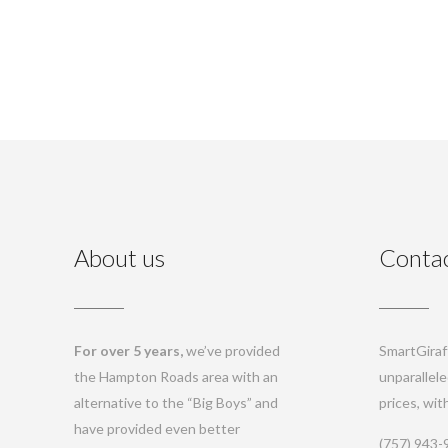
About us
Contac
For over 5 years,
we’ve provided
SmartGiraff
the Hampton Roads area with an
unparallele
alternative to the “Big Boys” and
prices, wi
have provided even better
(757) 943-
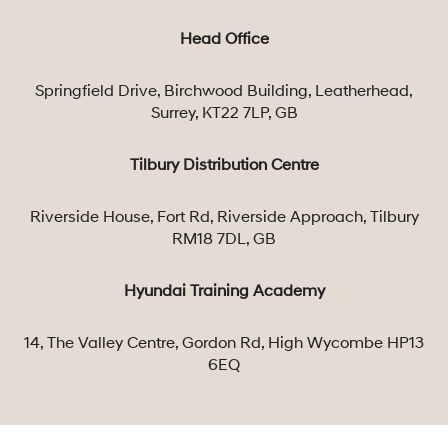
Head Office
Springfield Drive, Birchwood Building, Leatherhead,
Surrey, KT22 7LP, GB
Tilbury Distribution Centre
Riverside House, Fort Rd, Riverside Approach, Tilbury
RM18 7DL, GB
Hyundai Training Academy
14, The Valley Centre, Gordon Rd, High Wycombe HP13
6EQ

◆ EXERCISE OBJECTIVE:
Only the lines from the one containing "have provided even better" through the last line of the material should be returned, exactly and without pictures.

◆ FINISHED TASK:
have provided even better
(757) 943-
Head Office
Springfield Drive, Birchwood Building, Leatherhead,
Surrey, KT22 7LP, GB
Tilbury Distribution Centre
Riverside House, Fort Rd, Riverside Approach, Tilbury
RM18 7DL, GB
Hyundai Training Academy
14, The Valley Centre, Gordon Rd, High Wycombe HP13
6EQ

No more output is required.